Psychiatrists at a state hospital routinely played hooky. A supervising nurse at a correctional facility forged military papers. A development center squandered thousands of dollars on state worker leave time.
These are among the findings of a new government compilation of employee misdeeds, released Thursday by the California State Auditor.
While the latest report on bad actions, and unscrupulous actors, lacks the kind of tantalizing details that have raised eyebrows in prior years, it highlights a persistent problem: the state losing track of its massive workforce.

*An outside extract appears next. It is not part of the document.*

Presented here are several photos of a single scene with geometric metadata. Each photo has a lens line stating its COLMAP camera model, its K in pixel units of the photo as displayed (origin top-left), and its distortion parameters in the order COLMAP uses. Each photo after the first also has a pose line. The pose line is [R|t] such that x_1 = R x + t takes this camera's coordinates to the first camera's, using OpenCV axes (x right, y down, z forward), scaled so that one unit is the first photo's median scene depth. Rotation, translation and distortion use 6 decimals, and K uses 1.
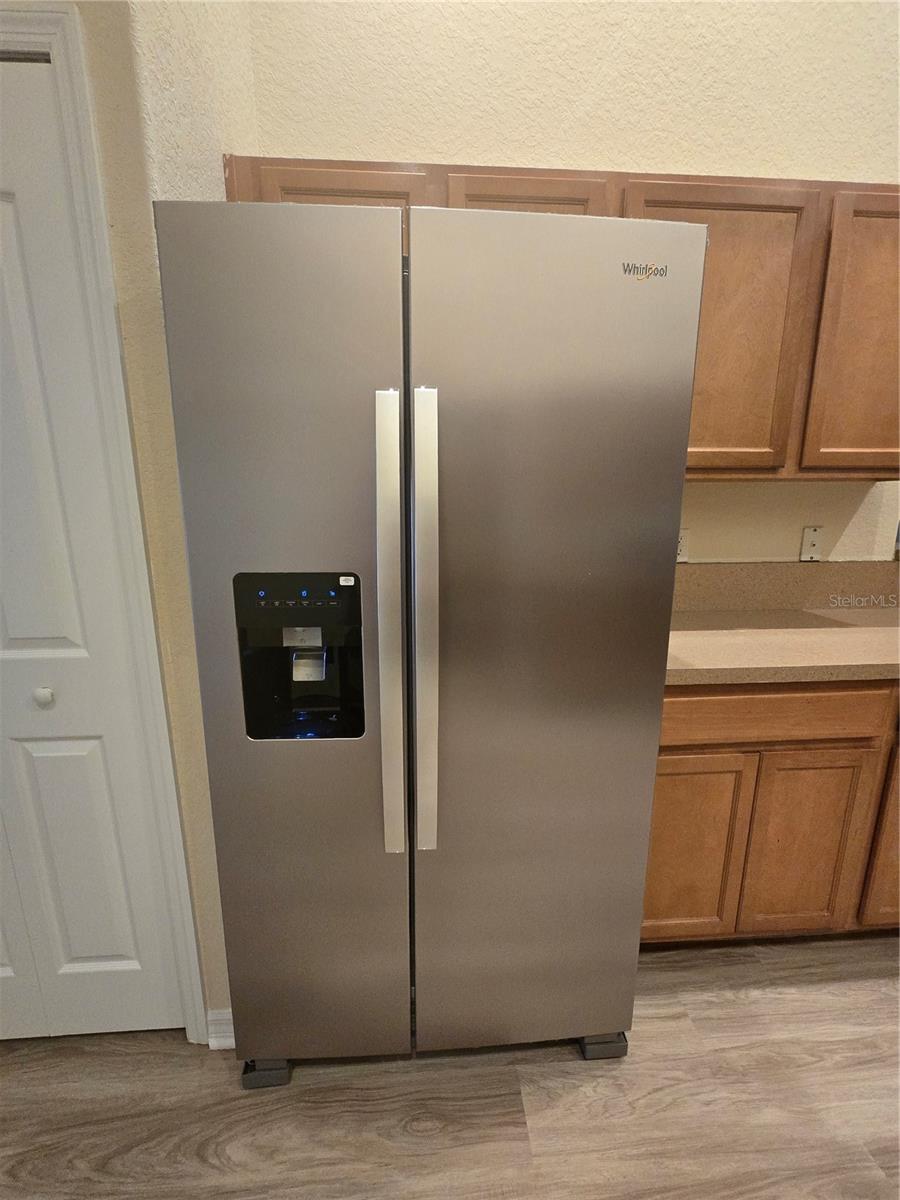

The cases mentioned totaled roughly $345,000 in misappropriated taxpayer dollars. Here are some of the bad acts singled out in the report:
Never miss a local story.
▪ Patton State Hospital paid $296,800 to four psychiatrists who regularly worked 11 to 18 fewer hours than their requisite 40-hour workweek. All told, the psychiatrists worked 2,254 fewer hours than required to average the 40-hour week. Two of the psychiatrists worked elsewhere, essentially moonlighting during their scheduled state work time. When confronted about the discrepancies, the workers were dishonest about their hours and the outside work. Auditors also found that psychiatrists and other employees at Patton may have shortchanged their employer. Supervisors and executives did not resolve the situation despite being generally aware.
▪ A supervising nurse working at California Correctional Health Care Services, who is a U.S. military reservist, forged several documents and duped his employers about the dates of his part-time military duties. Despite what he wrote in the documents, the nurse did not carry out his reservist duties on 10 of the 34 days listed. He further incorrectly claimed to have been on active duty for another four days. His unmerited pay totaled about $6,000.
▪ An employee of a state hospital, another psychiatrist, violated financial disclosure requirements by failing to list financial interests in a pharmaceutical company. The income that should have been listed totaled $29,800 received while he served as acting medical director from May 2013 to September 2014. Auditors also blamed the filing officials at the facility for not ensuring the psychiatrist turned them in.
▪ The Department of Water Resources wrongly reimbursed three workers more than $4,500 above the allowed amount for training. Similar circumstances also led officials there to dubiously categorize training for seven additional employees. The department could have saved nearly $51,000 if it followed the rules and kept course reimbursement limits at $2,000 a year for each full-time worker.
▪ The Porterville Development Center spent $25,600 in wasted state funds when it charged just eight hours of leave time to some employees who skipped out on nine- and 10-hour workdays. A review of the time sheets for 12 workers revealed that Porterville didn’t charge 566 hours of leave. The extra hours remain available for leave or conversion to cash payments when they leave state employment – because the facility did not deduct the leave.